SELECTED PASSAGE:
About Capstones

Student laser tag

Capstone are senior-level project courses that allow you to solve a substantial problem with knowledge gained from many areas in computer science and engineering. Students work in teams to define a problem, develop a solution, produce and demonstrate an artifact that solves the problem, and present their work. Class time focuses on the project design and implementation, but it may also include lectures on the practical application of advanced topics. Interdisciplinary projects that require interaction with other departments are encouraged.

A Capstone course is not simply an advanced course in a particular sub-area, nor is it an unstructured project course. A Capstone is designed to be a culmination of your learning, and a chance to develop and express many skills at once: For example, technical expertise and communication ability.

Capstone Goals

  • Projects must be large enough to require teams of several students to work on over one quarter.
  • Students must apply concepts from more than one sub-area of CSE (at the 300-level and above).
  • The work must involve a substantial design effort.
  • Students must present their work using formal oral presentations and written reports.
  • Efforts must culminate in an interesting, working artifact.

Links of Interest

Capstone Registration

Capstone pre-registration has closed but there should be room in every capstone during normal registration periods. If you are a graduating CE or CSEM 5th year masters student and have trouble getting into a capstone, please let us know.

We'll notify people of their Capstone placement and send add codes for Autumn Capstones. After this initial survey, any remaining space will open in the courses during normal registration. If you have further questions, please contact the advising staff at ugrad-adviser@cs.

Computer Engineering majors are required to complete a capstone course as part of their graduation requirements. Computer Science majors are encouraged to take a Capstone, although it is not required for CS. CS students are welcome to register for remaining capstone space but we will not be pre-registering CS majors due to space limitations.

2020-2021 Capstones

Fall 2020

  • CSE 481DS: Data Science Capstone - Tim Althoff

    • Pre-req: CSE 332, 312 and one of (446, 442, 344)

    • Description: Data analysis is a central activity for scientific research and is increasingly a critical part of decision making in government and business. However, producing reliable data analysis outcomes is challenging since the decisions made throughout the analysis process can dramatically affect the eventual outcome. The Data Science Capstone focuses on the complete end-to-end process of data analysis performed with code: the iterative, and often exploratory, steps that analysts go through to turn data into results. Our focus is not limited to statistical modeling or machine learning, but rather the complete process, including transformation, exploration, modeling, and evaluation choices. Students will work in groups of three or four on a single project that will tie together and apply previous experiences from CSE 312, 332, 446, 442, 344, and other classes. Students are expected to already possess knowledge of appropriate machine learning, visualization and database methods, and will focus on independently applying those methods in the context of your project. There will therefore be little lecture material in this course. Course staff will instead work closely with students to critique and advise on their group project. Students will experience the end-to-end data analysis process from transformation and exploration of data to modeling and evaluation. Your group will brainstorm on a project during the first week, before collaboratively exploring the data and implementing a complete data analysis workflow. This capstone course gives hands-on experience with selecting a data science question, and with crafting and evaluating a data science process to answer that question. CSE students should have completed CSE 332 and CSE 312, and at least one of CSE 446, CSE 442, or CSE 344. There are no other requirements for participating in this capstone class.

WORK INSTRUCTIONS:
1. According to the capstone page, how many students are in each group in the Data Science Capstone?
2. Carry the capstone page forward from its final sentence.

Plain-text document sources
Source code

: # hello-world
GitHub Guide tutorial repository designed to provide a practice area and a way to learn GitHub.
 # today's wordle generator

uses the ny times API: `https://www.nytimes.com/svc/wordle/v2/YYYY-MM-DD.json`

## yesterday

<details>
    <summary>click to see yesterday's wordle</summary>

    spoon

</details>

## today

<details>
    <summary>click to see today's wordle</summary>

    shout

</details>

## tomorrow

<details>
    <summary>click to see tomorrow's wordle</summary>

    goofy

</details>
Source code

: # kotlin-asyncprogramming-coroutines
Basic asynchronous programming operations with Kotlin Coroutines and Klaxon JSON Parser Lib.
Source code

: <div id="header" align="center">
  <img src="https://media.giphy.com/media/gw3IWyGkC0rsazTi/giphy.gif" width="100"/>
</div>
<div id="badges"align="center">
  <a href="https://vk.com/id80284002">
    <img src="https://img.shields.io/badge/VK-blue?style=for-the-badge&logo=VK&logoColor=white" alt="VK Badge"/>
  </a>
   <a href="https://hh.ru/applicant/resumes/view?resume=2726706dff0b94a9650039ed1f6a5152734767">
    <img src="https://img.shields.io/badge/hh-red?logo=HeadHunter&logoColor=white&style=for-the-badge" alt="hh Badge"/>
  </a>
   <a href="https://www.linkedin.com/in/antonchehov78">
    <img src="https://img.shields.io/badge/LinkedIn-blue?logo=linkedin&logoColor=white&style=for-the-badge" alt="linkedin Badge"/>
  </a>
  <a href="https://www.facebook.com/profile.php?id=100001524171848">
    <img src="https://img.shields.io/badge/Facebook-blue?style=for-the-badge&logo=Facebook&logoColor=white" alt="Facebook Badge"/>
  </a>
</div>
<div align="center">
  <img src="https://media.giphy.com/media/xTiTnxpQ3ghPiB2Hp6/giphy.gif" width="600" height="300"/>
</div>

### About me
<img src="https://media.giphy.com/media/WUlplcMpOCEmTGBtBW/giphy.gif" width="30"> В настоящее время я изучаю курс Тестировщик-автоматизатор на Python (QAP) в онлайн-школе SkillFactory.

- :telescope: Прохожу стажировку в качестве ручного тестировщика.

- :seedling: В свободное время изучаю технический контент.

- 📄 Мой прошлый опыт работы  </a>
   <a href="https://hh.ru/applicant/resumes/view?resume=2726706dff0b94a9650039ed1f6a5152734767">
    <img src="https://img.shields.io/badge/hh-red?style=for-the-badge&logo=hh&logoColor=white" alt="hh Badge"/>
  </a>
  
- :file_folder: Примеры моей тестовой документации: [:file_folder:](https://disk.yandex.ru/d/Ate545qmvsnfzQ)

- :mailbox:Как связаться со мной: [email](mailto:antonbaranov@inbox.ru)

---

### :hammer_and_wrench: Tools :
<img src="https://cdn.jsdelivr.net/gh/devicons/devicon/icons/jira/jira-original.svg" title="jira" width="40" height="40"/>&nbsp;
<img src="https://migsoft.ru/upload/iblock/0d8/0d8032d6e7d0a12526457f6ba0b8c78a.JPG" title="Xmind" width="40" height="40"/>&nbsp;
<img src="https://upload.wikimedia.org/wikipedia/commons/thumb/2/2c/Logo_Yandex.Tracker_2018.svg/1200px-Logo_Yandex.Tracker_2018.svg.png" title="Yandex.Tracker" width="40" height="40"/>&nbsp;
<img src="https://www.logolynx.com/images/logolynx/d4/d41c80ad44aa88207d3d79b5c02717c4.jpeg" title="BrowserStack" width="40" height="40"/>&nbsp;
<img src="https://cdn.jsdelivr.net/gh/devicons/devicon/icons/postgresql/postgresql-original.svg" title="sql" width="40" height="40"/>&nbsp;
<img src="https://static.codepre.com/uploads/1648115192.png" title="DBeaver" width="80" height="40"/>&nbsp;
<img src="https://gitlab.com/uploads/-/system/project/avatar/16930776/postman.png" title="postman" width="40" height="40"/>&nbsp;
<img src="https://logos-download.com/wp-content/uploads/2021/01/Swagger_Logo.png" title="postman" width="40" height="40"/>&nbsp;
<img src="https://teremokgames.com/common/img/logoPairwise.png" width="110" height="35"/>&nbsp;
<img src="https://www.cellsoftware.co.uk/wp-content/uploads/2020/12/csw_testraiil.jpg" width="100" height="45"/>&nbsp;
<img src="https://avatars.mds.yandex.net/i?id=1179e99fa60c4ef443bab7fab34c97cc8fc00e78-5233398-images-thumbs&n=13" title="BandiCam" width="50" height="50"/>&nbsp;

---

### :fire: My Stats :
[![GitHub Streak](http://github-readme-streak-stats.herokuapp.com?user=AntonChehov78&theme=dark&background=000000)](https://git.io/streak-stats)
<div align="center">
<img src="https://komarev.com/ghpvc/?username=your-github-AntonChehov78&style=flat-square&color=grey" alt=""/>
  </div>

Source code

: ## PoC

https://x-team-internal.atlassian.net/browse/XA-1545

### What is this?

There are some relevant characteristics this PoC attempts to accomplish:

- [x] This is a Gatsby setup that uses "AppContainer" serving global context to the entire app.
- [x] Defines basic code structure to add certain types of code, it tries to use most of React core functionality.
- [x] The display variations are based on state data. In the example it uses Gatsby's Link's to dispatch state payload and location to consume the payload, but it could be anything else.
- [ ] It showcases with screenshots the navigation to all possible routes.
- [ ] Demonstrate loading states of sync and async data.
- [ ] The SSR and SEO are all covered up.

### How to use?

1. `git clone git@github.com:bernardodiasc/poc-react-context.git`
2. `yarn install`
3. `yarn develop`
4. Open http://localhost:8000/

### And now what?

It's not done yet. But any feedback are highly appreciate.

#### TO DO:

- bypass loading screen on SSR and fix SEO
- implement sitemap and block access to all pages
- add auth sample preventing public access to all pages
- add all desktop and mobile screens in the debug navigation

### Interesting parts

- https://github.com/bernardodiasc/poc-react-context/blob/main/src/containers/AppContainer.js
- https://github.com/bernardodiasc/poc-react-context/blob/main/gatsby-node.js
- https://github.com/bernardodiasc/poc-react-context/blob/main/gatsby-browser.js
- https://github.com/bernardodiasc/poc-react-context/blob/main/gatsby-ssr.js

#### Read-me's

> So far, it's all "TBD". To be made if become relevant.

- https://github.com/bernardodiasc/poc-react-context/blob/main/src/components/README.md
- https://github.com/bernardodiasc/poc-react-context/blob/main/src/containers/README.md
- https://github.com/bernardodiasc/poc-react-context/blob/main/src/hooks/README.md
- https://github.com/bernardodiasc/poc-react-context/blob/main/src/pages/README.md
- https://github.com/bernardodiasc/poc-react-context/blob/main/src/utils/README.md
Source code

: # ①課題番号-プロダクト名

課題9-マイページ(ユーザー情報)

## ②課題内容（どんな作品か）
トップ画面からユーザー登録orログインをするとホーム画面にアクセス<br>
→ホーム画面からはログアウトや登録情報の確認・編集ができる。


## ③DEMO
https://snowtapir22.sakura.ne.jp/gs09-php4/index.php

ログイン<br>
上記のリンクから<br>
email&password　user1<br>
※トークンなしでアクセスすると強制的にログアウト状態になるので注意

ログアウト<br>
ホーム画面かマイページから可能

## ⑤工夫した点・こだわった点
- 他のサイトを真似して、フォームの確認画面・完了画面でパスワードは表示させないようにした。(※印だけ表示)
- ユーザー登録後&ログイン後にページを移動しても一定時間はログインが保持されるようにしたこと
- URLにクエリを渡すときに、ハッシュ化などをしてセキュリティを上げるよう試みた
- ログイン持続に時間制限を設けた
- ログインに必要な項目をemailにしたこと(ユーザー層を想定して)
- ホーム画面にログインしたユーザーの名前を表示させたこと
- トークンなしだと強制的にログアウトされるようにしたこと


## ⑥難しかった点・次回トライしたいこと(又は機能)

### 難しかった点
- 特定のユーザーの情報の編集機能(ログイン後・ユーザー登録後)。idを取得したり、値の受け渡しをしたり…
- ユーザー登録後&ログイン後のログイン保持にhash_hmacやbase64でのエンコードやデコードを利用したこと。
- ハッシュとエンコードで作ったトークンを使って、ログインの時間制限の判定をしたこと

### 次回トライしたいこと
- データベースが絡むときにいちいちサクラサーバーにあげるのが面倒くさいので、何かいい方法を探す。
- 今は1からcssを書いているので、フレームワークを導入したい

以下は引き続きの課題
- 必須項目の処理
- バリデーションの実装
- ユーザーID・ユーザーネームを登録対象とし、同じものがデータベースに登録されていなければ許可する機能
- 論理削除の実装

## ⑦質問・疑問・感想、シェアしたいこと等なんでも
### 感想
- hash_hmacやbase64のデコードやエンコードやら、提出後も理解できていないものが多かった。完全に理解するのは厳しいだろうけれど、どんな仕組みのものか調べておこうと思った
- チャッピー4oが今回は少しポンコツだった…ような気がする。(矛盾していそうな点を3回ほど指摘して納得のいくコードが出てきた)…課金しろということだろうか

TASK ANSWERS:
1. Three or four.

2.
Winter 2021

  • CSE 481i: Sound and Media Capstone - Bruce Hemingway

    • Pre-req: CSE 351, 332 and ideally one 400

    • Description: This capstone will build projects utilizing computer audio and video techniques for human interfacing, sound and video recording and playback, encoding and decoding, synchronization, sound synthesis, recognition, and analysis/resynthesis. Projects may contain any types of media. Students will work in teams to design, implement, and release a software project utilizing some of the techniques such as those in the links below.

    • We have two Oculus-VR development kits, two Tobii EyeX Eye-tracking Controllers, and 15 Leap Motion controllers for use in building musical/audio/media interfaces. We also have three Nvidia Jetson TX1 Developer Kits for high-performance Deep Neural Network learning and computer vision.

  • CSE 481 S: Security Capstone - Kohno

    • Prereq: CSE 484 (CE students graduating in fall who have not completed 484, please send email asap to ugrad-adviser@cs.washington.edu)

    • Description: Student teams will be tasked with creating a computer security themed product. The work will progress from product conception to requirements to design to implementation to evaluation. Along the way, students will incorporate key computer security tools and practices, including threat modeling, penetration testing, and bug fixing. Examples include password managers, censorship resistance systems, and mobile payment systems.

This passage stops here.